*Activity*. Every line with "wafer" in it should be copied from the data.

%%

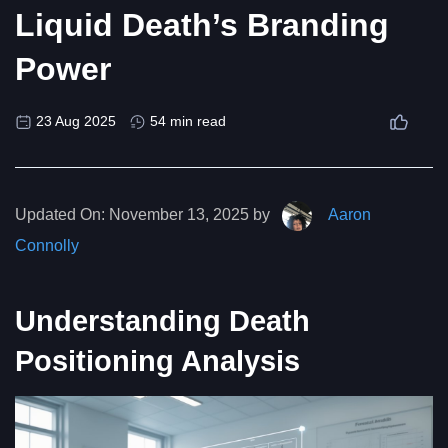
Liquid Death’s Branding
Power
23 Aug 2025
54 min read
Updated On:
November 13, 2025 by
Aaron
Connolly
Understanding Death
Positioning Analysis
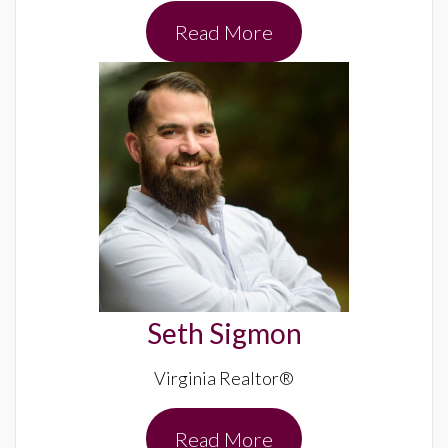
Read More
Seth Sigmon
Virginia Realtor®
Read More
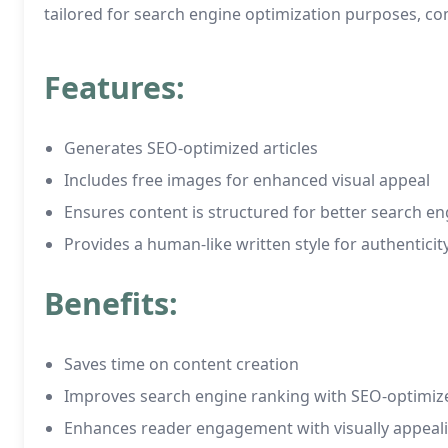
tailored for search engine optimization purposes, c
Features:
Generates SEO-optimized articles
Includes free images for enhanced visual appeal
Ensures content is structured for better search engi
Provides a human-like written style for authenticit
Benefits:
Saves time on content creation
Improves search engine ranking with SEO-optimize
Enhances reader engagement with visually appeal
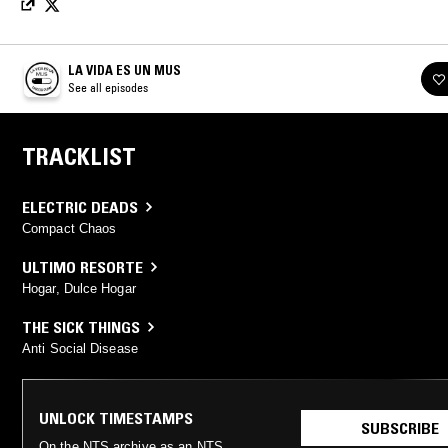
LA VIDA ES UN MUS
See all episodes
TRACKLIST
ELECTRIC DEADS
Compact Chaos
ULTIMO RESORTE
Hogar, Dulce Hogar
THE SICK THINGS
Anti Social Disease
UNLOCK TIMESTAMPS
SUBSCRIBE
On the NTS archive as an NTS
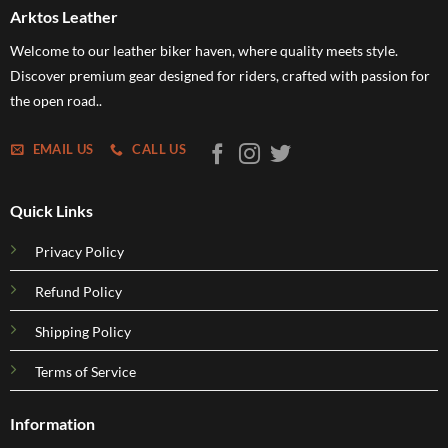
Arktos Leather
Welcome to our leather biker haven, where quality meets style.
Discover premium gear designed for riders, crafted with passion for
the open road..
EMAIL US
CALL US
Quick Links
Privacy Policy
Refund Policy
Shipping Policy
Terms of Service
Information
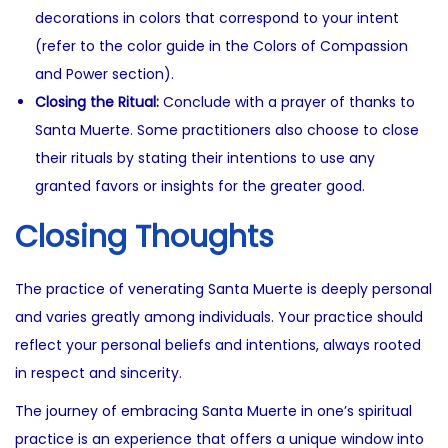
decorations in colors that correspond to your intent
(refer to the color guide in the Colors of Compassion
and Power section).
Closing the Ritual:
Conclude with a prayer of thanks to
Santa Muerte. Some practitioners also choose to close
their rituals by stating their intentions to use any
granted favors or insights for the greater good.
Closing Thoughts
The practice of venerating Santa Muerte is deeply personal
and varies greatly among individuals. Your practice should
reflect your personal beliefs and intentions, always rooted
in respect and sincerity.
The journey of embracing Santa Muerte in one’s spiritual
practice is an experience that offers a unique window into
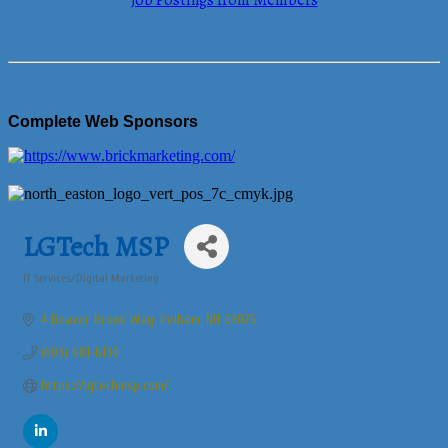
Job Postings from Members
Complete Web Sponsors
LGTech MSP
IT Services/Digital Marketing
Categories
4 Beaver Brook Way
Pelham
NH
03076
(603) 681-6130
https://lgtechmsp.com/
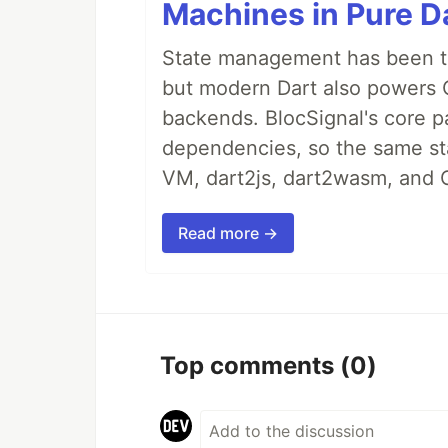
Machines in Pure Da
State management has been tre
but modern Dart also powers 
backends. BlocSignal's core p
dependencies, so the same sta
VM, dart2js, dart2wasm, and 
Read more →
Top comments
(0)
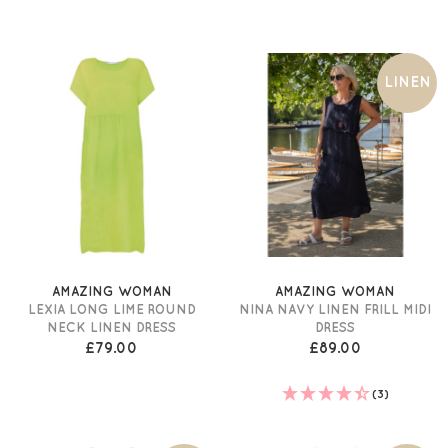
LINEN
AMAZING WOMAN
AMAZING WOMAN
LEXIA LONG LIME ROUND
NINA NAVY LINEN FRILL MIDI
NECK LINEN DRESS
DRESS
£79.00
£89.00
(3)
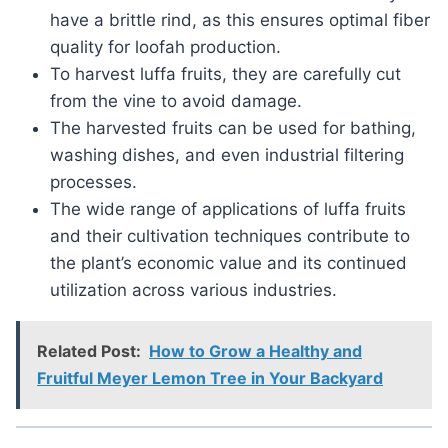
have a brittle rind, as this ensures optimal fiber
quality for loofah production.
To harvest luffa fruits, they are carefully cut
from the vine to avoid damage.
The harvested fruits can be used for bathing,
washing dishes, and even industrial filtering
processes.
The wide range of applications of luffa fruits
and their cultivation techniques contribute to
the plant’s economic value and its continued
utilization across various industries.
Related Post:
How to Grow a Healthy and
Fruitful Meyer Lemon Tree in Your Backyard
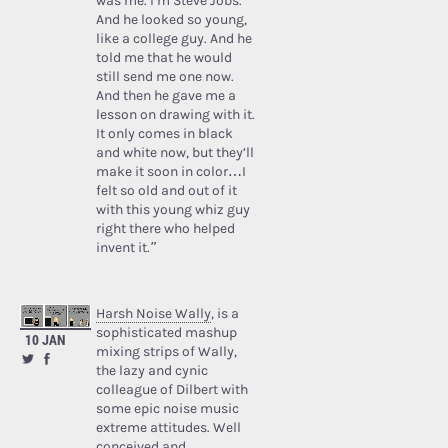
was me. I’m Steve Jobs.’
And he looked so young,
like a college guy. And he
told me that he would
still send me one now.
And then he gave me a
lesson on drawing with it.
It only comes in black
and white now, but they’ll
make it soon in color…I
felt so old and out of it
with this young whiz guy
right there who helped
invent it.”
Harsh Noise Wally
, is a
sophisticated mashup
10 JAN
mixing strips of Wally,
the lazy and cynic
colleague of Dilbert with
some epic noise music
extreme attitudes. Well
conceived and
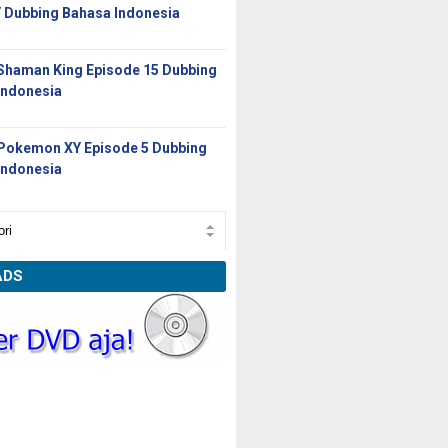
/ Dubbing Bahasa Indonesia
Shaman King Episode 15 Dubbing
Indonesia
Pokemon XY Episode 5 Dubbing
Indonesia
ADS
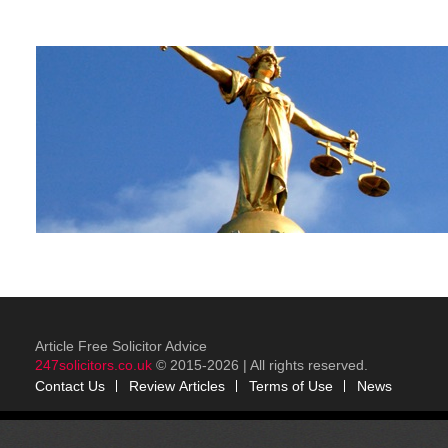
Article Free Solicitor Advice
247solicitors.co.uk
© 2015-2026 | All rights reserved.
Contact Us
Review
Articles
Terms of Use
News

%%
%%

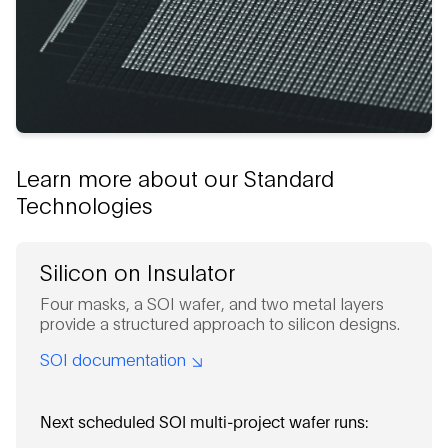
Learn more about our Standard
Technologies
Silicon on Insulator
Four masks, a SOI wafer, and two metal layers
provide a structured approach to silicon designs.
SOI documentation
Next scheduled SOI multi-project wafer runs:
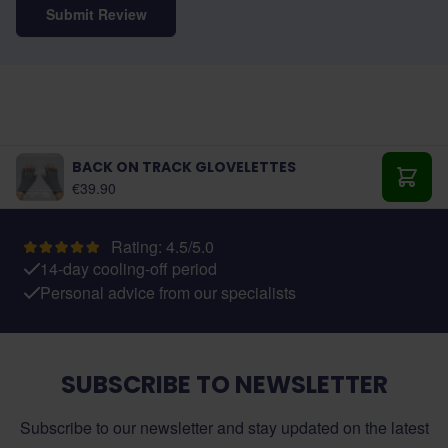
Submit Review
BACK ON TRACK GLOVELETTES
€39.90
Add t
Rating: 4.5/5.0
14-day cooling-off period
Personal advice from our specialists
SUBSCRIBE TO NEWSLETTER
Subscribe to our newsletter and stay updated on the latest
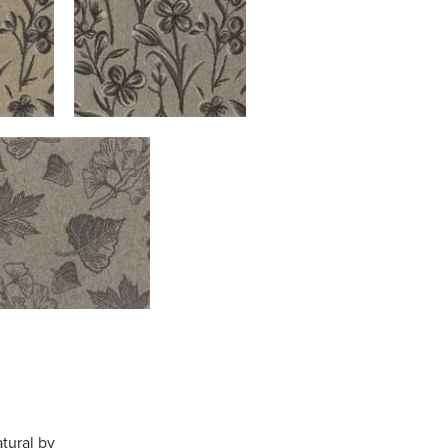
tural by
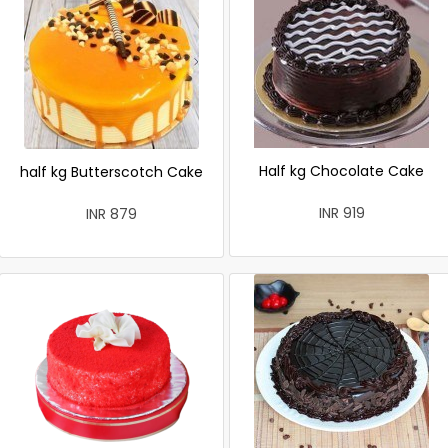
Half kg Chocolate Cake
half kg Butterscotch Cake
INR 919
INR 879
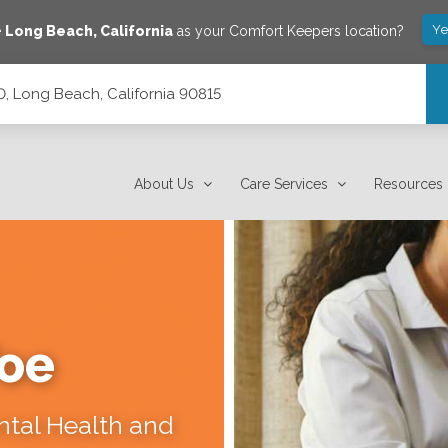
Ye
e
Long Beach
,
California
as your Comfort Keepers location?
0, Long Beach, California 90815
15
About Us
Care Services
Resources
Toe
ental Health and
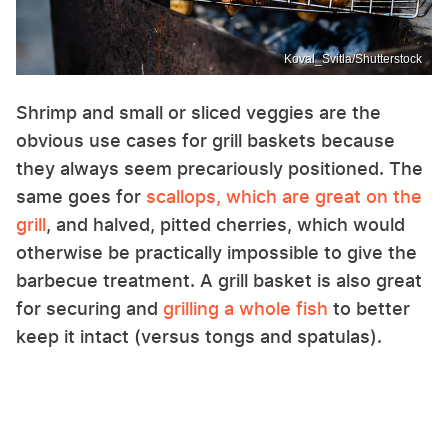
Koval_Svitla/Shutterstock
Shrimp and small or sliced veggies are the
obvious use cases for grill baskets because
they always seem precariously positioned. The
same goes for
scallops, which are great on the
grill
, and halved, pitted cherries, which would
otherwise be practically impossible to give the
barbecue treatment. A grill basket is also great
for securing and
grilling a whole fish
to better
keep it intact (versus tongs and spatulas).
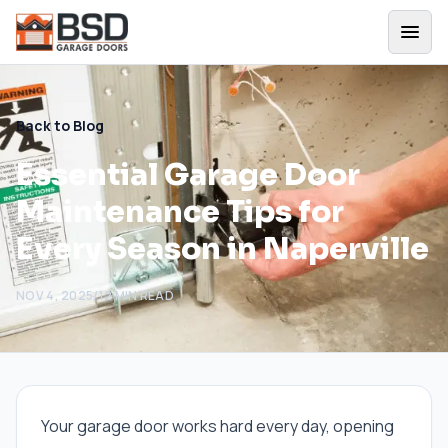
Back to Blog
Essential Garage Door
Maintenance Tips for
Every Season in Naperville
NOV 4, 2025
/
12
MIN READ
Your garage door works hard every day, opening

%%

*Answer to this problem*.
Four masks, a SOI wafer, and two metal layers
Next scheduled SOI multi-project wafer runs:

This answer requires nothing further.